Yeah, I already covered that when I asked if the "rocket" was a pellet of
propellant or a jacketed pellet. You really should look further into all
I've
written before jumping to conclusions. If it just a propellant, the terminal
mass is zero.
>
> You are asserting that depends on the burn rate (=> thrust) and the fuel
> load.
>
> If you want to prove that, it should be easy: you can do it with a single
> pair of examples. Pick a reasonable value for the burn rate, and pick a
> reasonable value for the total mass (fuel + projectile). Figure out the
> velocity at which the engine must be shut off (or must run out of fuel!)
> in order to maximize the momentum carried by the projectile (along with
> any leftover fuel).
>
> Then, pick _different_ values for the burn rate and/or total mass, and do
> it again, and determine that the "ideal velocity" is different in the
> second case.
>
> If you can do that, you've proved your assertion.
>
> I happen to think this is an interesting problem. If you don't agree,
> nobody's forcing you to continue responding.
>
> Point of clarification: I posted this as a "brain teaser". I'll
> eventually post my own solution, but that won't be for a while yet --
> someone else might find it interesting enough to actually tackle the math,
> and I'm not going to preempt that. So don't hold your breath waiting for
> me to fill in the gaps for you here. If you really think there's not
> enough information, either prove it, or just ignore the problem.
>
>
>> We do not know if a single molecule is
>> ejected at 900 fps through a miniscule aperture at a rate of one per
>> year,
>> or the entire fuel load is burnt in a microsecond, or something in
>> between. If the former, then you have an ineffective rocket that will not
>> overcome the friction of the pocket bazooka tube and the Armed Forces
>> will
>> not be interested. If the latter, you have an ineffective bullet that
>> risks more damage
>> singeing the eyebrows of the soldier behind you than it does to the
>> target, and the Armed Forces will not be interested. Whatever I do, the
>> terminal momentum will still be mv. 900 fps is meaningless information.

Questions on the material:
**1.** Please copy the rocket momentum thread, everything from "Yeah, I already" down to "out of fuel!)", and rename "burn rate" as "combustion rate" wherever it occurs.
**2.** Write the next part of the rocket momentum thread, starting after its final sentence.

[Entries drawn from a collection]
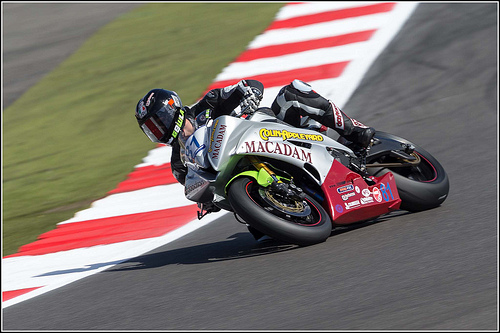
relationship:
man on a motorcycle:
[136, 81, 375, 213] [196, 107, 450, 247]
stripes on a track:
[1, 1, 419, 328] [1, 1, 500, 330]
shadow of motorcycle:
[34, 233, 296, 272] [196, 107, 450, 247]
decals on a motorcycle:
[329, 173, 395, 215] [196, 107, 450, 247]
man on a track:
[136, 81, 375, 213] [1, 1, 500, 330]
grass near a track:
[2, 2, 285, 258] [1, 1, 500, 330]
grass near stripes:
[2, 2, 285, 258] [1, 1, 419, 328]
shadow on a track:
[34, 233, 296, 272] [1, 1, 500, 330]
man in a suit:
[136, 81, 375, 213] [169, 79, 366, 208]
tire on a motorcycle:
[228, 177, 333, 245] [196, 107, 450, 247]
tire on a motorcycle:
[338, 128, 450, 213] [196, 107, 450, 247]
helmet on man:
[136, 88, 186, 145] [136, 81, 375, 213]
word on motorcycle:
[260, 128, 324, 144] [196, 107, 450, 247]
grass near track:
[2, 2, 285, 258] [1, 1, 500, 330]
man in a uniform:
[136, 81, 375, 213] [169, 79, 366, 208]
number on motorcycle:
[182, 136, 202, 163] [196, 107, 450, 247]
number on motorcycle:
[381, 183, 397, 204] [196, 107, 450, 247]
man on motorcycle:
[136, 81, 375, 213] [196, 107, 450, 247]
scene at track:
[0, 0, 500, 333] [1, 1, 500, 330]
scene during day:
[14, 5, 484, 293] [20, 13, 465, 295]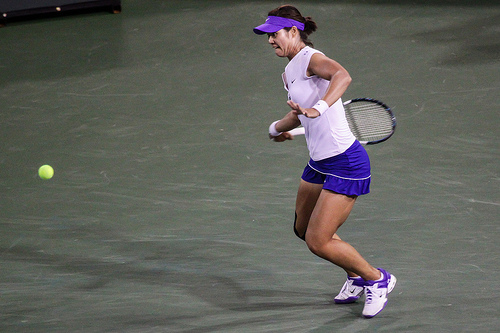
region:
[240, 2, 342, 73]
She is wearing a purple visor.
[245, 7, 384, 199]
She is wearing a white shirt.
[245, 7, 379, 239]
She is wearing a blue skirt.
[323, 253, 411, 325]
She is wearing white shoes.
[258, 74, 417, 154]
She is swinging the racket.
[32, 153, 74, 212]
The ball is yellow.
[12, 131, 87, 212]
The ball is moving.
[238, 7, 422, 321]
She is playing tennis.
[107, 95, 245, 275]
The ground is grey.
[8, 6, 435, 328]
She is hitting the tennis ball.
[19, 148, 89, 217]
tennis ball in the air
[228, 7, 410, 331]
woman playing tennis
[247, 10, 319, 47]
purple tennis visor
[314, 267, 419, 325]
white and purple tennis shoes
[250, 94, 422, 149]
white and blue tennis racket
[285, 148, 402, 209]
blue tennis skirt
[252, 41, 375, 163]
white Nike tennis shirt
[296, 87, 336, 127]
sweat bands on her wrist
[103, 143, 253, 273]
scuff marks on the court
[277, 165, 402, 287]
her knees are bent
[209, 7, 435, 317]
The tennis player is focusing on the ball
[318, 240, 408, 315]
She is wearing tennis shoes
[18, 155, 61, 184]
The tennis ball is in the air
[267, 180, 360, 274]
The woman is bending her knees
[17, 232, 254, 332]
Shadow on the court from woman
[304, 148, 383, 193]
Short tennis skirt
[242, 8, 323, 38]
The woman is wearing a purple visor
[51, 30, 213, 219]
The tennis court floor is scratched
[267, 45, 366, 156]
Tennis player wearing a Nike polo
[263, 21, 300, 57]
The woman's face looks determined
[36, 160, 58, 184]
the ball is green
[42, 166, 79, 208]
the ball is green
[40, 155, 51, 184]
the ball is green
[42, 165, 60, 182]
the ball is green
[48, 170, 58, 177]
the ball is green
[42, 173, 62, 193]
the ball is green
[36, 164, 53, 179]
green ball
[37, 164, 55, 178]
green tennis ball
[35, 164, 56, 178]
ball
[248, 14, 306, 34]
purple visor on the tennis player's head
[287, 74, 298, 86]
nike logo on the woman's shirt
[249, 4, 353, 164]
player wearing a light purple shirt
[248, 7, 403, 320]
female tennis player dressed in purple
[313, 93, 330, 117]
white band on the woman's wrist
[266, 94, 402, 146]
white and black tennis racket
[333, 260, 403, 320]
purple and white Nikes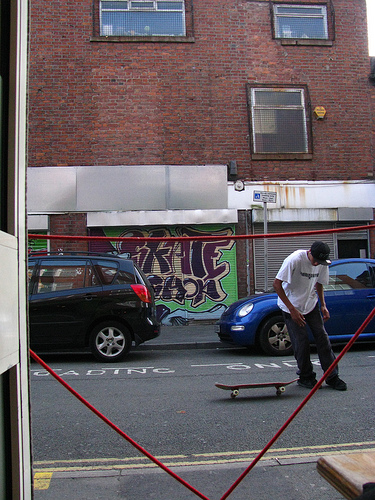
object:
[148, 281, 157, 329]
back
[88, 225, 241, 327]
graffiti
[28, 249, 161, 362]
car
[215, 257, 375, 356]
car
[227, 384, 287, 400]
wheels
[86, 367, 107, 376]
lettering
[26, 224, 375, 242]
rope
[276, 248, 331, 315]
shirt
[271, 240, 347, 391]
boy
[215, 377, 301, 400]
skateboard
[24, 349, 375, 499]
ground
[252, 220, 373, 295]
gate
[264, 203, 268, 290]
pole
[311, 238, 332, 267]
cap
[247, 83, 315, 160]
window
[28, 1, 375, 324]
building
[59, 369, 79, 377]
letters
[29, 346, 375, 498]
street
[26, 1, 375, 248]
wall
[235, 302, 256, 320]
headlight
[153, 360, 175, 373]
lettering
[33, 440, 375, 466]
lines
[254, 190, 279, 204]
marks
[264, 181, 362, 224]
trim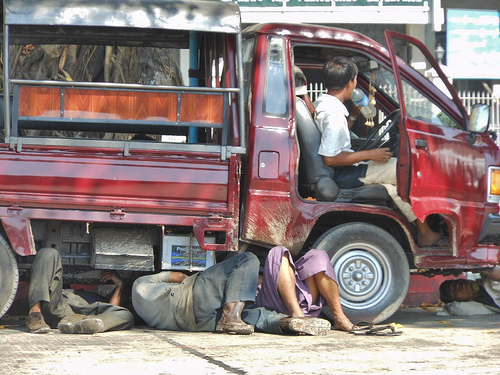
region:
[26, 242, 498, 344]
group of people working on the truck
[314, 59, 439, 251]
man sitting in the driver's seat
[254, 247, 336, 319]
purple pants on the man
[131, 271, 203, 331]
gray shirt on the man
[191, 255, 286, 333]
blue jeans on the man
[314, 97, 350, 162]
white shirt on the man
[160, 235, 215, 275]
car battery under the truck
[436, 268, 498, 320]
man under the front of the car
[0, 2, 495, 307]
red truck parked on the street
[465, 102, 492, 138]
mirror on the side of the truck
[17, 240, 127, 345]
Person laying on the ground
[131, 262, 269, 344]
Person laying on the ground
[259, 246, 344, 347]
Person laying on the ground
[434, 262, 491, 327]
Person laying on the ground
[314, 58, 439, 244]
PErson sitting in the cab of a truck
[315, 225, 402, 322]
Black wheel of a truck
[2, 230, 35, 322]
Black wheel of a truck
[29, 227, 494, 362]
People laying under a truck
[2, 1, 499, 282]
Large red truck with person inside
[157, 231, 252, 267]
White battery under a trucjk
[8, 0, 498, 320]
red truck with an open cap top on the bed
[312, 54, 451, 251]
man sitting in truck with white pants and shirt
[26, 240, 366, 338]
three people part way under the truck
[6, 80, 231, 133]
wood panel in a metal frame on back of truck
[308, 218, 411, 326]
front right wheel of a red truck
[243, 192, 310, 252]
mud splashed behind the wheel of the truck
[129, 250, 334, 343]
man with brown boots, blue pants and a tan shirt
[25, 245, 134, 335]
man with dark gray pants and brown shoes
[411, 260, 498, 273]
rusted portion of the red truck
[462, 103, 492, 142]
right side view mirror on a red truck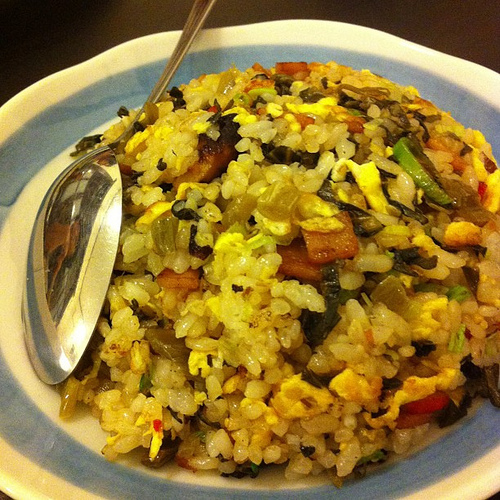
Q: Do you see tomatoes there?
A: No, there are no tomatoes.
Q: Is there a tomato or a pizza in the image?
A: No, there are no tomatoes or pizzas.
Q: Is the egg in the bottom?
A: Yes, the egg is in the bottom of the image.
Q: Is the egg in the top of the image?
A: No, the egg is in the bottom of the image.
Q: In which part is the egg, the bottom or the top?
A: The egg is in the bottom of the image.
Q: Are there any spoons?
A: Yes, there is a spoon.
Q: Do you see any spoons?
A: Yes, there is a spoon.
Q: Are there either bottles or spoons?
A: Yes, there is a spoon.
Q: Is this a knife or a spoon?
A: This is a spoon.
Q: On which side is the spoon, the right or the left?
A: The spoon is on the left of the image.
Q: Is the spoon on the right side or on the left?
A: The spoon is on the left of the image.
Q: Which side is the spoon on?
A: The spoon is on the left of the image.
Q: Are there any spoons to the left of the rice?
A: Yes, there is a spoon to the left of the rice.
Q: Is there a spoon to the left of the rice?
A: Yes, there is a spoon to the left of the rice.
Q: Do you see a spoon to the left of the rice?
A: Yes, there is a spoon to the left of the rice.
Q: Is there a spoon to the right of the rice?
A: No, the spoon is to the left of the rice.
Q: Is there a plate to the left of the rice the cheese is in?
A: No, there is a spoon to the left of the rice.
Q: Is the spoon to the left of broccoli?
A: No, the spoon is to the left of the rice.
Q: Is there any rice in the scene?
A: Yes, there is rice.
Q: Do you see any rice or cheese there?
A: Yes, there is rice.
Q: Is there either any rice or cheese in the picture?
A: Yes, there is rice.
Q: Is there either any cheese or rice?
A: Yes, there is rice.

Outputs in order:
**1.**
Yeah, I already covered that when I asked if the "rocket" was a pellet of
propellant or a jacketed pellet. You really should look further into all
I've
written before jumping to conclusions. If it just a propellant, the terminal
mass is zero.
>
> You are asserting that depends on the combustion rate (=> thrust) and the fuel
> load.
>
> If you want to prove that, it should be easy: you can do it with a single
> pair of examples. Pick a reasonable value for the combustion rate, and pick a
> reasonable value for the total mass (fuel + projectile). Figure out the
> velocity at which the engine must be shut off (or must run out of fuel!)

**2.**
>>
>>
>>>
>>>>>> It depends on the
>>>>>> burn time, the thrust and the mass. The smaller the mass the greater
>>>>>> the terminal velocity. The longer the burn the greater the terminal
>>>>>> velocity. I'd suggest they should burn until they hit the target. The
>>>>>> problem you run into is that the propellant is part of the mass and
>>>>>> that reduces the initial acceleration. However, increasing the mass
>>>>>> at the target also increases the momentum. If your little rockets are
>>>>>> ALL propellant, they end up with zero mass at a high velocity. SRB's
>>>>>> are an attempt to approximate this condition and as you know a seal
>>>>>> gave out resulting in the Challenger disaster. You can indefinitely
>>>>>> increase the length of the SRB until the mass of the propellant
>>>>>> exceeds the thrust needed to lift it against gravity, under which
>>>>>> conditions propellant would be wasted with a huge flame at ground
>>>>>> level, until the mass reduces to less that the constant force the
>>>>>> thrust exerts, at which moment the rocket will commence lift-off. So
>>>>>> we need to know the thrust. The same SBR in orbit would commence
>>>>>> acceleration instantly, of course, since it would not be held back by
>>>>>> gravity. Changing the diameter of a SRB changes the thrust. Changing
>>>>>> the length changes the mass and then burn time.
>>>>>>
>>>>>>
>>>>>>
>>>>>>
>>>>>>
>>>>>>> 2) The Army hears about my new design, and they like it; they buy
>>>>>>> it.
>>>>>>> But they don't care about momentum -- "stopping power", in modern
>>>>>>> parlance. All they care about is _energy_. So, to make the army
>>>>>>> happy, how fast should the rockets go?
>>>>>>
>>>>>> I'd suggest they should burn until they hit the target and then flame
>>>>>> out,
>>>>>> having used all the propellant. Without knowing the mass of the
>>>>>> "bullet", the mass of the propellant and the thrust, it is impossible
>>>>>> to quote a speed.
>>>>>
>>>>> Really? Are you quite sure?
>>>> No. It depends on the criteria the Army is looking for.
>>>
>>> You're still implicitly asserting that you can't solve part (2) of the
>>> problem without more information. If that statement is true you should
>>> be able to prove it.
>>>
>>> I sure don't see a proof here!
>>
>> Given that the Army likes your design and has purchased your patent (a
>> reasonable assumption, it is doubtful that you would not have patented
>> the
>> design and it is the design that has been purchased) it follows that the
>> Army has more information than I do. I would not purchase your pocket
>> bazooka and miniature rocket without seeing the full design. As I said
>> above in answer to the question "Are you quite sure?", "No". Therefore I
>> can neither prove nor disprove your assertion that the Army
>> has purchased your design. Within the constraints of logical debate,
>> your
>> assertion is taken as a given. Therefore you must have given the Army
>> more
>> information than you have given me. I assert that I do not have
>> sufficient
>> information to solve part 1 or part 2, and that must serve as a proof
>> that
>> I cannot.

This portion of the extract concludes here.